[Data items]
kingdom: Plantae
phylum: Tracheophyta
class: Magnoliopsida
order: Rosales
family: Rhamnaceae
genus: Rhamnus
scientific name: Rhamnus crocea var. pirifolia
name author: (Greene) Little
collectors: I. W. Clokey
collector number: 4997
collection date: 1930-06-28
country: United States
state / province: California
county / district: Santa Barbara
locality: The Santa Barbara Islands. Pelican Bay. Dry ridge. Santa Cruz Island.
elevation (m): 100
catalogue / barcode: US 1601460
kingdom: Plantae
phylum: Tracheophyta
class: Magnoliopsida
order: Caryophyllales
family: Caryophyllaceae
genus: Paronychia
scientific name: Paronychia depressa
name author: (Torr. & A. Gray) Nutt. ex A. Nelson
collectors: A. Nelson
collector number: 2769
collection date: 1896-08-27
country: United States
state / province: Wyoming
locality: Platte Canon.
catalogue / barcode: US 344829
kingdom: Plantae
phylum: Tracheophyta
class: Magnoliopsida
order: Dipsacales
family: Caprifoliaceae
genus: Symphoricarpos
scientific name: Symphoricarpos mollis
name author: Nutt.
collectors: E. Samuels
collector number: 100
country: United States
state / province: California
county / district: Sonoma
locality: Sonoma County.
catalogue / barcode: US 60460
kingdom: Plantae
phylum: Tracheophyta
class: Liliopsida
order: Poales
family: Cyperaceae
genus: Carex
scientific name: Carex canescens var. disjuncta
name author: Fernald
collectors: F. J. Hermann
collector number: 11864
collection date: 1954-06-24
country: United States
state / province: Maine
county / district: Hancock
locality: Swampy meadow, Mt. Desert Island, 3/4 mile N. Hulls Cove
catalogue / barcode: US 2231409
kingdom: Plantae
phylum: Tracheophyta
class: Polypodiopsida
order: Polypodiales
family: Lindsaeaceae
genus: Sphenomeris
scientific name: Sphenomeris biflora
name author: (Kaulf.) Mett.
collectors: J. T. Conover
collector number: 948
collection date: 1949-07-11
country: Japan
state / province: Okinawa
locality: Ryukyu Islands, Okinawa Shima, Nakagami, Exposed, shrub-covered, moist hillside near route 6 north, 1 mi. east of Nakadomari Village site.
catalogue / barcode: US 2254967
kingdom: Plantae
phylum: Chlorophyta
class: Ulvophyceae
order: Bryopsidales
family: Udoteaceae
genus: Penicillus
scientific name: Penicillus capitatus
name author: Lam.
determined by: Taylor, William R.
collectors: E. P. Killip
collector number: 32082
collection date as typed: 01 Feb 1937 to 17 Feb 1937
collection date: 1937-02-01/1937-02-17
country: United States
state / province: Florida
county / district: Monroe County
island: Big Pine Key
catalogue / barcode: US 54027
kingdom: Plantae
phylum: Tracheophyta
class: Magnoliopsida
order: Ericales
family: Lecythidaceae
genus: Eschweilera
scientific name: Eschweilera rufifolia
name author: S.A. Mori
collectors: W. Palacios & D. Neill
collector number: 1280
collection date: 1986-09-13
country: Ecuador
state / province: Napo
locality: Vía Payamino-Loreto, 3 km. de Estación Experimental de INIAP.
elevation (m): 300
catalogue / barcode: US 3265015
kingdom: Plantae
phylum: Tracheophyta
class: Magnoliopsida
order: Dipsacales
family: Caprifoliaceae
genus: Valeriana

_Description of the task_. Reproduce every line of the items above word for word, in the same order.

_Response below_.
kingdom: Plantae
phylum: Tracheophyta
class: Magnoliopsida
order: Rosales
family: Rhamnaceae
genus: Rhamnus
scientific name: Rhamnus crocea var. pirifolia
name author: (Greene) Little
collectors: I. W. Clokey
collector number: 4997
collection date: 1930-06-28
country: United States
state / province: California
county / district: Santa Barbara
locality: The Santa Barbara Islands. Pelican Bay. Dry ridge. Santa Cruz Island.
elevation (m): 100
catalogue / barcode: US 1601460
kingdom: Plantae
phylum: Tracheophyta
class: Magnoliopsida
order: Caryophyllales
family: Caryophyllaceae
genus: Paronychia
scientific name: Paronychia depressa
name author: (Torr. & A. Gray) Nutt. ex A. Nelson
collectors: A. Nelson
collector number: 2769
collection date: 1896-08-27
country: United States
state / province: Wyoming
locality: Platte Canon.
catalogue / barcode: US 344829
kingdom: Plantae
phylum: Tracheophyta
class: Magnoliopsida
order: Dipsacales
family: Caprifoliaceae
genus: Symphoricarpos
scientific name: Symphoricarpos mollis
name author: Nutt.
collectors: E. Samuels
collector number: 100
country: United States
state / province: California
county / district: Sonoma
locality: Sonoma County.
catalogue / barcode: US 60460
kingdom: Plantae
phylum: Tracheophyta
class: Liliopsida
order: Poales
family: Cyperaceae
genus: Carex
scientific name: Carex canescens var. disjuncta
name author: Fernald
collectors: F. J. Hermann
collector number: 11864
collection date: 1954-06-24
country: United States
state / province: Maine
county / district: Hancock
locality: Swampy meadow, Mt. Desert Island, 3/4 mile N. Hulls Cove
catalogue / barcode: US 2231409
kingdom: Plantae
phylum: Tracheophyta
class: Polypodiopsida
order: Polypodiales
family: Lindsaeaceae
genus: Sphenomeris
scientific name: Sphenomeris biflora
name author: (Kaulf.) Mett.
collectors: J. T. Conover
collector number: 948
collection date: 1949-07-11
country: Japan
state / province: Okinawa
locality: Ryukyu Islands, Okinawa Shima, Nakagami, Exposed, shrub-covered, moist hillside near route 6 north, 1 mi. east of Nakadomari Village site.
catalogue / barcode: US 2254967
kingdom: Plantae
phylum: Chlorophyta
class: Ulvophyceae
order: Bryopsidales
family: Udoteaceae
genus: Penicillus
scientific name: Penicillus capitatus
name author: Lam.
determined by: Taylor, William R.
collectors: E. P. Killip
collector number: 32082
collection date as typed: 01 Feb 1937 to 17 Feb 1937
collection date: 1937-02-01/1937-02-17
country: United States
state / province: Florida
county / district: Monroe County
island: Big Pine Key
catalogue / barcode: US 54027
kingdom: Plantae
phylum: Tracheophyta
class: Magnoliopsida
order: Ericales
family: Lecythidaceae
genus: Eschweilera
scientific name: Eschweilera rufifolia
name author: S.A. Mori
collectors: W. Palacios & D. Neill
collector number: 1280
collection date: 1986-09-13
country: Ecuador
state / province: Napo
locality: Vía Payamino-Loreto, 3 km. de Estación Experimental de INIAP.
elevation (m): 300
catalogue / barcode: US 3265015
kingdom: Plantae
phylum: Tracheophyta
class: Magnoliopsida
order: Dipsacales
family: Caprifoliaceae
genus: Valeriana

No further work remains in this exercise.